Cat M1 is still maturing. I know some early M1 modules have been phased out because the carriers could not issue baseband updates. (without those updates, the devices could become useless) I believe the SARA modem that’s on the LTE Boron is well supported and widely adopted. I would definitely try to stay on the leading edge of this stuff. 2G/3G is going to get phased out. (check out the timeline at the bottom of the page)
I know many companies using LTE CAT1 deployments and they have been going well. Locations that have CAT1 should likely have M1. (Most carriers will claim that if an area has LTE it has CAT M1 service.)
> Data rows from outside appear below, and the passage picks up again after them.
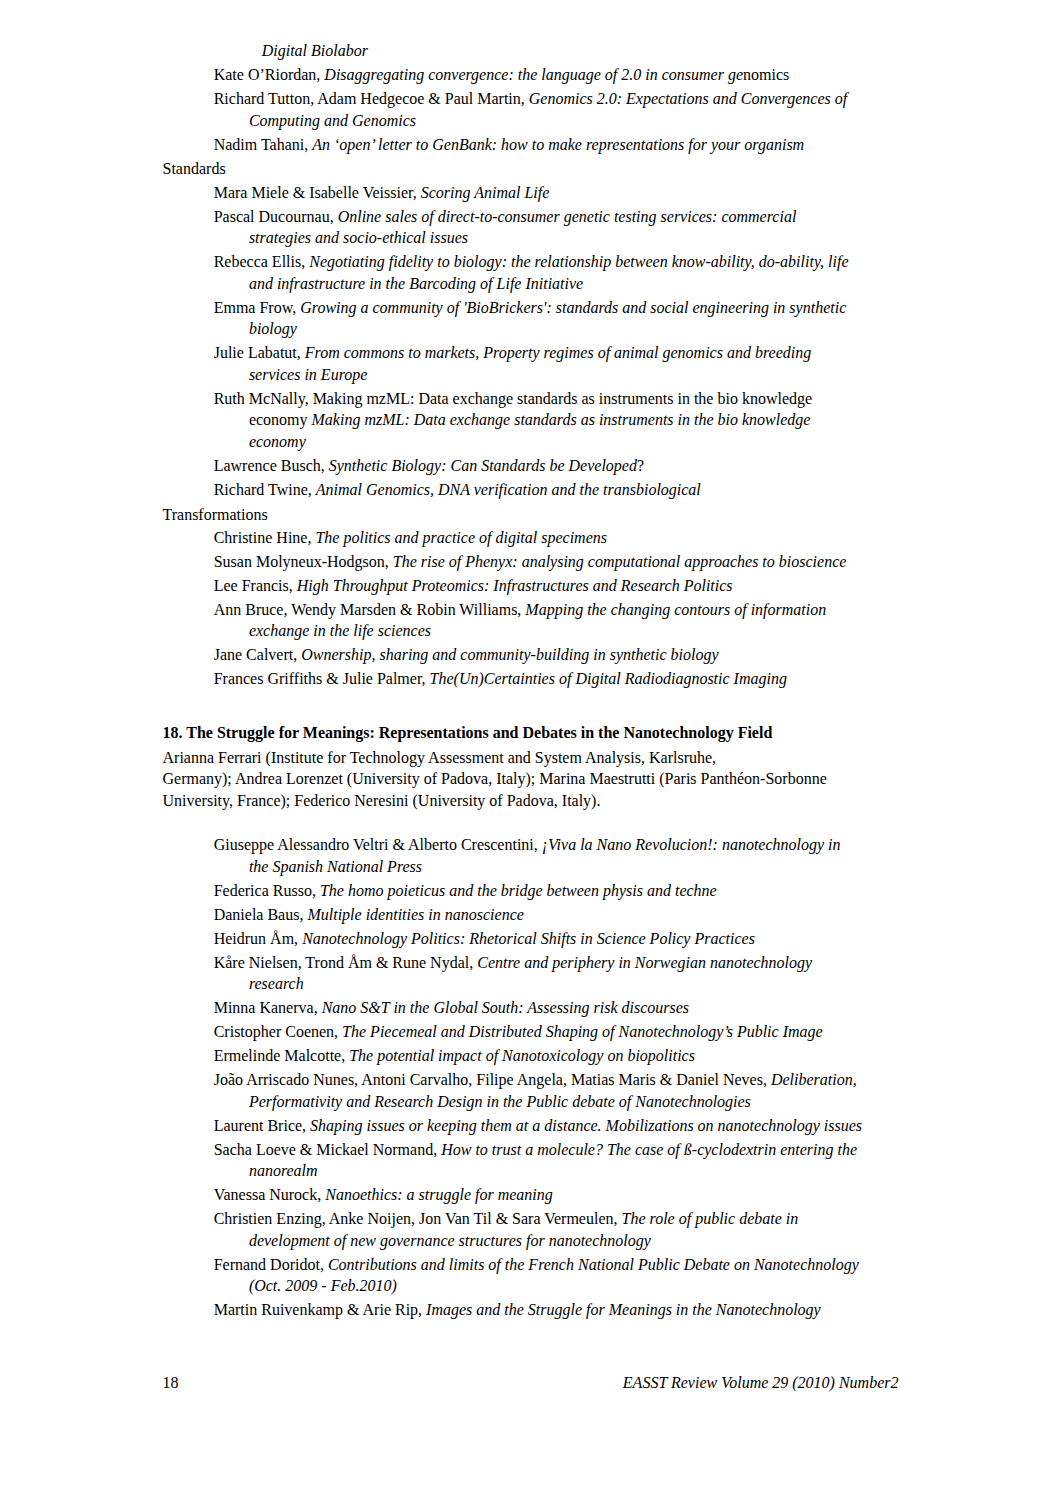Digital Biolabor
Kate O’Riordan, Disaggregating convergence: the language of 2.0 in consumer genomics
Richard Tutton, Adam Hedgecoe & Paul Martin, Genomics 2.0: Expectations and Convergences ofComputing and Genomics
Nadim Tahani, An ‘open’ letter to GenBank: how to make representations for your organism
Standards
Mara Miele & Isabelle Veissier, Scoring Animal Life
Pascal Ducournau, Online sales of direct-to-consumer genetic testing services: commercialstrategies and socio-ethical issues
Rebecca Ellis, Negotiating fidelity to biology: the relationship between know-ability, do-ability, lifeand infrastructure in the Barcoding of Life Initiative
Emma Frow, Growing a community of 'BioBrickers': standards and social engineering in syntheticbiology
Julie Labatut, From commons to markets, Property regimes of animal genomics and breedingservices in Europe
Ruth McNally, Making mzML: Data exchange standards as instruments in the bio knowledgeeconomy Making mzML: Data exchange standards as instruments in the bio knowledge economy
Lawrence Busch, Synthetic Biology: Can Standards be Developed?
Richard Twine, Animal Genomics, DNA verification and the transbiological
Transformations
Christine Hine, The politics and practice of digital specimens
Susan Molyneux-Hodgson, The rise of Phenyx: analysing computational approaches to bioscience
Lee Francis, High Throughput Proteomics: Infrastructures and Research Politics
Ann Bruce, Wendy Marsden & Robin Williams, Mapping the changing contours of informationexchange in the life sciences
Jane Calvert, Ownership, sharing and community-building in synthetic biology
Frances Griffiths & Julie Palmer, The(Un)Certainties of Digital Radiodiagnostic Imaging
18. The Struggle for Meanings: Representations and Debates in the Nanotechnology Field
Arianna Ferrari (Institute for Technology Assessment and System Analysis, Karlsruhe,
Germany); Andrea Lorenzet (University of Padova, Italy); Marina Maestrutti (Paris Panthéon-Sorbonne
University, France); Federico Neresini (University of Padova, Italy).
Giuseppe Alessandro Veltri & Alberto Crescentini, ¡Viva la Nano Revolucion!: nanotechnology inthe Spanish National Press
Federica Russo, The homo poieticus and the bridge between physis and techne
Daniela Baus, Multiple identities in nanoscience
Heidrun Åm, Nanotechnology Politics: Rhetorical Shifts in Science Policy Practices
Kåre Nielsen, Trond Åm & Rune Nydal, Centre and periphery in Norwegian nanotechnologyresearch
Minna Kanerva, Nano S&T in the Global South: Assessing risk discourses
Cristopher Coenen, The Piecemeal and Distributed Shaping of Nanotechnology’s Public Image
Ermelinde Malcotte, The potential impact of Nanotoxicology on biopolitics
João Arriscado Nunes, Antoni Carvalho, Filipe Angela, Matias Maris & Daniel Neves, Deliberation,Performativity and Research Design in the Public debate of Nanotechnologies
Laurent Brice, Shaping issues or keeping them at a distance. Mobilizations on nanotechnology issues
Sacha Loeve & Mickael Normand, How to trust a molecule? The case of ß-cyclodextrin entering thenanorealm
Vanessa Nurock, Nanoethics: a struggle for meaning
Christien Enzing, Anke Noijen, Jon Van Til & Sara Vermeulen, The role of public debate indevelopment of new governance structures for nanotechnology
Fernand Doridot, Contributions and limits of the French National Public Debate on Nanotechnology(Oct. 2009 - Feb.2010)
Martin Ruivenkamp & Arie Rip, Images and the Struggle for Meanings in the Nanotechnology
18 EASST Review Volume 29 (2010) Number2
As for the hardware itself, you can’t go wrong with the design. Until there’s a multi-radio SoC (Bluetooth + LTE) the only way to do it is the way that Particle did it.
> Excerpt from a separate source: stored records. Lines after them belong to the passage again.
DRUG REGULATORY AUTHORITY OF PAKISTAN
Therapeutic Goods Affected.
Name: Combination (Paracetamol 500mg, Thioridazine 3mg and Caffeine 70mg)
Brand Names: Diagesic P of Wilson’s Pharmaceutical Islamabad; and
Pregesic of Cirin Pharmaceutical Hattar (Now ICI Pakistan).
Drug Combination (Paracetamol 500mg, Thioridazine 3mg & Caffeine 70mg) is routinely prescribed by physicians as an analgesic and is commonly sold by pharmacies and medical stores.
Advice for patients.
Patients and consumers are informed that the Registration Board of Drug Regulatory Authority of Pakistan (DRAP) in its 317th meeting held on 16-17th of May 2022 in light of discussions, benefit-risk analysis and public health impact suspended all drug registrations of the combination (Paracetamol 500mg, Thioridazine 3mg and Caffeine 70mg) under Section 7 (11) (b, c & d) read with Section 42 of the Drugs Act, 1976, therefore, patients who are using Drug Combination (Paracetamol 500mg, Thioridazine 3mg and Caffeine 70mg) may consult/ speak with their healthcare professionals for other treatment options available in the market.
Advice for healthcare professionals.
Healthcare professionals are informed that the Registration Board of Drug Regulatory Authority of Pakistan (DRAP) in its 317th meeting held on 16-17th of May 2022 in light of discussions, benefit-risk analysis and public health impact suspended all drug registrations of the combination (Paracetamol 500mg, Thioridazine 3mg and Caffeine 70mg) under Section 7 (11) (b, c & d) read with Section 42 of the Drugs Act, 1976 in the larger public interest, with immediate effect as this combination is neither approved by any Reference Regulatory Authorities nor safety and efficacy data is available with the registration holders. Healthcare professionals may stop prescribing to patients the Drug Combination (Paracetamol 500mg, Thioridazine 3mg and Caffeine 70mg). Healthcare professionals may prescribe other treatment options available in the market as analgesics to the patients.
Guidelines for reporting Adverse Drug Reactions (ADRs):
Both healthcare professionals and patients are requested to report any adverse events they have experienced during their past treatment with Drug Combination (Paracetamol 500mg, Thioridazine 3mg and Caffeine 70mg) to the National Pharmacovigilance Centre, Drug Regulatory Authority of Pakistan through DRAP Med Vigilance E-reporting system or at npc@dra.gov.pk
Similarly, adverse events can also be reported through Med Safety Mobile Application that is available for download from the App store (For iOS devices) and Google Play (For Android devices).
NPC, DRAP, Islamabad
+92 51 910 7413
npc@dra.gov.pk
I have 2 deployed in the field in the Pensacola area. One has been in for several months with a couple of disconnects and seems pretty stable, the other less than a week.
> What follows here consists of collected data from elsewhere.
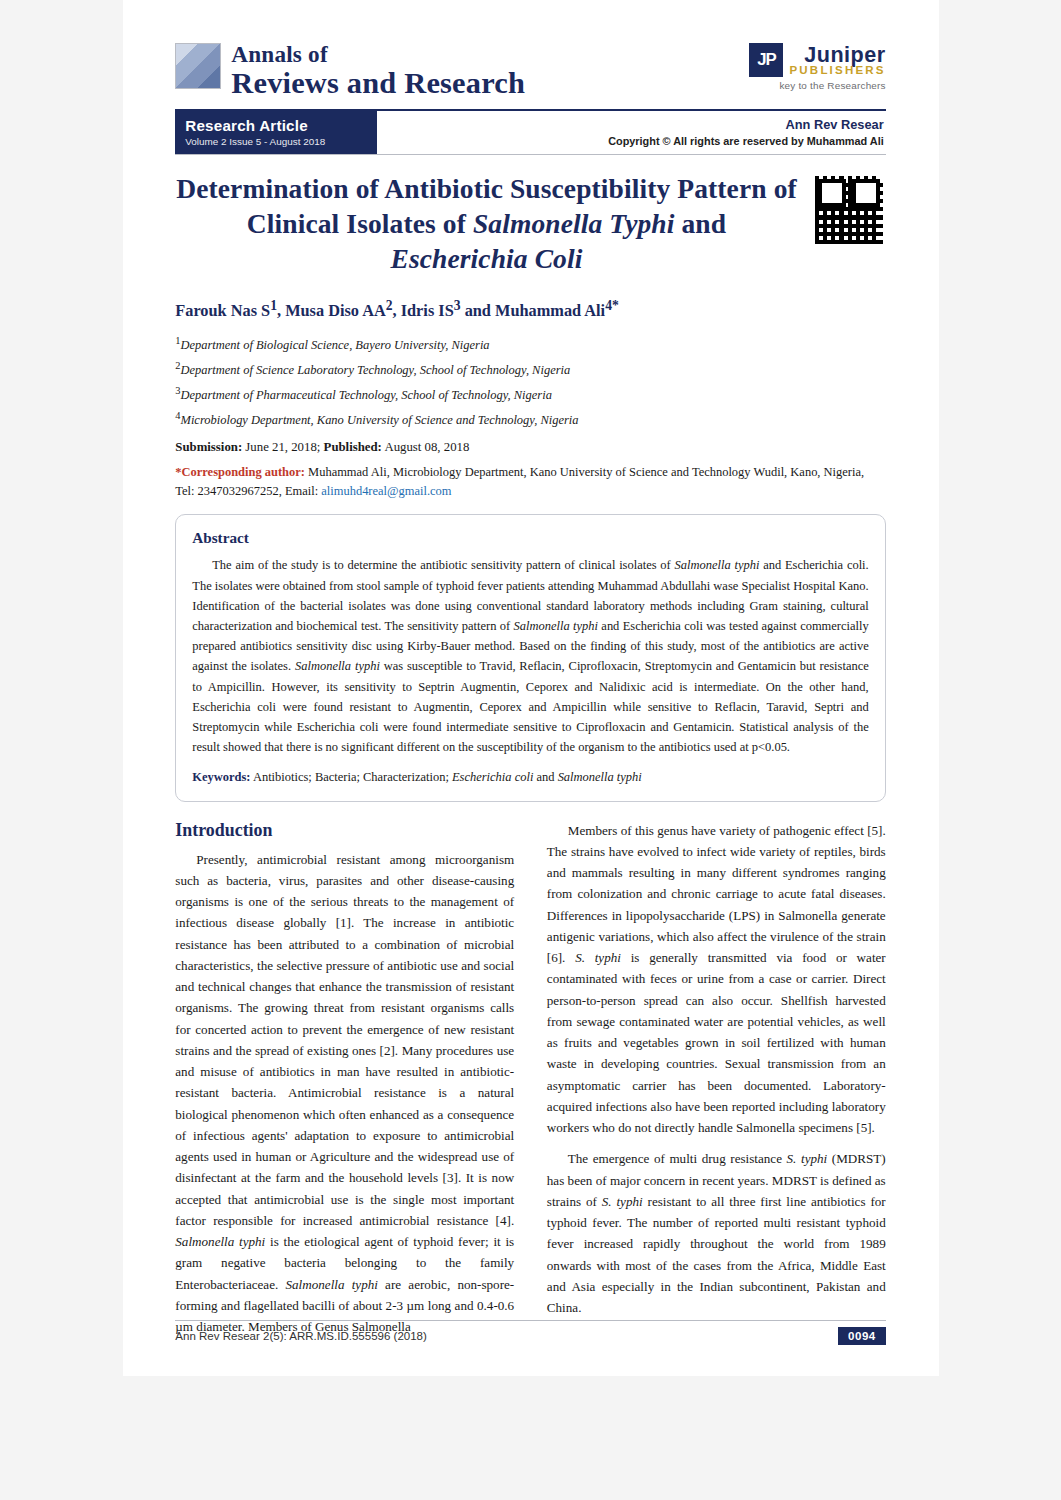Annals of
Reviews and Research
JP JuniperPUBLISHERS
key to the Researchers
Research Article
Volume 2 Issue 5 - August 2018
Ann Rev Resear
Copyright © All rights are reserved by Muhammad Ali
Determination of Antibiotic Susceptibility Pattern of Clinical Isolates of Salmonella Typhi and Escherichia Coli
Farouk Nas S1, Musa Diso AA2, Idris IS3 and Muhammad Ali4*
1Department of Biological Science, Bayero University, Nigeria
2Department of Science Laboratory Technology, School of Technology, Nigeria
3Department of Pharmaceutical Technology, School of Technology, Nigeria
4Microbiology Department, Kano University of Science and Technology, Nigeria
Submission: June 21, 2018; Published: August 08, 2018
*Corresponding author: Muhammad Ali, Microbiology Department, Kano University of Science and Technology Wudil, Kano, Nigeria,
Tel: 2347032967252, Email: alimuhd4real@gmail.com
Abstract
The aim of the study is to determine the antibiotic sensitivity pattern of clinical isolates of Salmonella typhi and Escherichia coli. The isolates were obtained from stool sample of typhoid fever patients attending Muhammad Abdullahi wase Specialist Hospital Kano. Identification of the bacterial isolates was done using conventional standard laboratory methods including Gram staining, cultural characterization and biochemical test. The sensitivity pattern of Salmonella typhi and Escherichia coli was tested against commercially prepared antibiotics sensitivity disc using Kirby-Bauer method. Based on the finding of this study, most of the antibiotics are active against the isolates. Salmonella typhi was susceptible to Travid, Reflacin, Ciprofloxacin, Streptomycin and Gentamicin but resistance to Ampicillin. However, its sensitivity to Septrin Augmentin, Ceporex and Nalidixic acid is intermediate. On the other hand, Escherichia coli were found resistant to Augmentin, Ceporex and Ampicillin while sensitive to Reflacin, Taravid, Septri and Streptomycin while Escherichia coli were found intermediate sensitive to Ciprofloxacin and Gentamicin. Statistical analysis of the result showed that there is no significant different on the susceptibility of the organism to the antibiotics used at p<0.05.
Keywords: Antibiotics; Bacteria; Characterization; Escherichia coli and Salmonella typhi
Introduction
Presently, antimicrobial resistant among microorganism such as bacteria, virus, parasites and other disease-causing organisms is one of the serious threats to the management of infectious disease globally [1]. The increase in antibiotic resistance has been attributed to a combination of microbial characteristics, the selective pressure of antibiotic use and social and technical changes that enhance the transmission of resistant organisms. The growing threat from resistant organisms calls for concerted action to prevent the emergence of new resistant strains and the spread of existing ones [2]. Many procedures use and misuse of antibiotics in man have resulted in antibiotic-resistant bacteria. Antimicrobial resistance is a natural biological phenomenon which often enhanced as a consequence of infectious agents' adaptation to exposure to antimicrobial agents used in human or Agriculture and the widespread use of disinfectant at the farm and the household levels [3]. It is now accepted that antimicrobial use is the single most important factor responsible for increased antimicrobial resistance [4]. Salmonella typhi is the etiological agent of typhoid fever; it is gram negative bacteria belonging to the family Enterobacteriaceae. Salmonella typhi are aerobic, non-spore-forming and flagellated bacilli of about 2-3 µm long and 0.4-0.6 µm diameter. Members of Genus Salmonella
Members of this genus have variety of pathogenic effect [5]. The strains have evolved to infect wide variety of reptiles, birds and mammals resulting in many different syndromes ranging from colonization and chronic carriage to acute fatal diseases. Differences in lipopolysaccharide (LPS) in Salmonella generate antigenic variations, which also affect the virulence of the strain [6]. S. typhi is generally transmitted via food or water contaminated with feces or urine from a case or carrier. Direct person-to-person spread can also occur. Shellfish harvested from sewage contaminated water are potential vehicles, as well as fruits and vegetables grown in soil fertilized with human waste in developing countries. Sexual transmission from an asymptomatic carrier has been documented. Laboratory-acquired infections also have been reported including laboratory workers who do not directly handle Salmonella specimens [5].
The emergence of multi drug resistance S. typhi (MDRST) has been of major concern in recent years. MDRST is defined as strains of S. typhi resistant to all three first line antibiotics for typhoid fever. The number of reported multi resistant typhoid fever increased rapidly throughout the world from 1989 onwards with most of the cases from the Africa, Middle East and Asia especially in the Indian subcontinent, Pakistan and China.
Ann Rev Resear 2(5): ARR.MS.ID.555596 (2018)
0094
The linked text includes "Enabling the hardware watchdog in combination with this is recommended, so that the system resets in the event that interrupts are not firing."
@rickkas7 this sounds like there is now official support for an internal HW watchdog started and stopped at the application level. Is it a reference to the NRF52840 hardware watchdog?
Can you elaborate on “usually”? Was there ever a case where, after a disconnect, it wouldn’t come back on its own, but required a manual reset/power cycle?